Anyone who’s seen Goss live would probably file his image under ‘incorrigible optimist’, with his scatty stories and permanent ear to ear grin virtually patented at this stage. Does his own self-image gel with the one he lays on for public consumption or is there a darker version that only emerges after the houselights come up?
He laughs at the ‘incorrigible’ part but basically nods in agreement at the ‘optimist’ label.
Advertisement
“Yes, I suppose basically I am an ‘up’ person,” he suggests, “but New Day is not a happy happy album. Listening back to it now there seems to be a tone or a sense of melancholy or loss to it, with tinges of optimism every now and again to balance it out. It’s not a sad album but the overall feel of it is more late night than I even realised. On reflection I think it’s a more mature album than Brand New Star and probably more of an ‘album’ album than the one that I did with Frances. It’s more of a collection than what I’ve done in the past.”
The album’s identity is undoubtedly firmly rooted in stories of love and life in all its forms and frailties. The tone is one of a personal communiqué rather than an attempt at any political treatise. Coming from Mayobridge, outside Newry, was Kieran tempted to try to put his own personal perspective on matters political, particularly given the extraordinary advances of recent months?
“I certainly haven’t made a conscious effort to steer clear of politics in my songwriting,” he insists, “but there are people who can do that better than me. It’s just not the way I write. I am fairly politically aware but I’ve always stood back from platforms. I don’t trust them. I’ve always been suspicious of people who try to express everyone’s feelings for them. It’s the personal that I want to get across to people and if it is universal, then, all the better. If you can tap into the feelings of a whole generation, then great! Then you’re a genius – you’re Bob Dylan!

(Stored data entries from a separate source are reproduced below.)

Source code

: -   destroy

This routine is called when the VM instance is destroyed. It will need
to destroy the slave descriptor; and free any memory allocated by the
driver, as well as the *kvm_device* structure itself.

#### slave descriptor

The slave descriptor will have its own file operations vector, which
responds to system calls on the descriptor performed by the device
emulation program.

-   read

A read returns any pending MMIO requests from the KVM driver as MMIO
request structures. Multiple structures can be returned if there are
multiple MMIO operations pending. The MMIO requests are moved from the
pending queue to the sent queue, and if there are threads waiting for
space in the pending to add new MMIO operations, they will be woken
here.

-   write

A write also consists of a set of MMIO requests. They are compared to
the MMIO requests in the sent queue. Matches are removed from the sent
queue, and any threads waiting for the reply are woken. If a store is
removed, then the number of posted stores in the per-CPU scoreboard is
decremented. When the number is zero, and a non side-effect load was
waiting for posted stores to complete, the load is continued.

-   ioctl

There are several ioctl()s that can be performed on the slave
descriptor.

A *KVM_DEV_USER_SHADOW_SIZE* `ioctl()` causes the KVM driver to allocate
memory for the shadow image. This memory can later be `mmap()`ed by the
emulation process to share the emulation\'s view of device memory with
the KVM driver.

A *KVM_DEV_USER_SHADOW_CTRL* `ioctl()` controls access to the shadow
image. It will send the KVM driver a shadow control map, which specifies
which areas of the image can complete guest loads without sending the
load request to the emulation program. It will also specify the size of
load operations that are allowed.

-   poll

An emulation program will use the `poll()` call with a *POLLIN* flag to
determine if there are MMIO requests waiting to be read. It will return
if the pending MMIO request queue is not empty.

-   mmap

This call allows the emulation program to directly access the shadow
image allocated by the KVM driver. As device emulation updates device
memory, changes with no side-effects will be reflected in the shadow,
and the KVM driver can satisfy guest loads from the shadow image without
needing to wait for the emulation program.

“I’ve always considered myself nationalist and Irish in that I speak Irish and culturally I’ve much more in common with Irish people than I have with English people, but that’s about as far as I’m going to take it. Inevitably the North had to be solved by people sitting down and talking through their differences and compromising. But that political situation didn’t move me to write in the same way that more immediate things, like my own or my friends’ experiences do.”
As far as Kieran Goss is concerned he’s here for the long haul. He knows what he wants to write about and he recognises his own musical strengths which allow him to carry on along the path he’s taken so far. The decision to go it alone is one he’s happy to live with because, for him the bottom line is that he “wouldn’t make an album that (he) couldn’t stand over.”
“After all,” he says, grinning, “Van Morrison and Leonard Cohen are in it for the long haul. So why can’t I?!”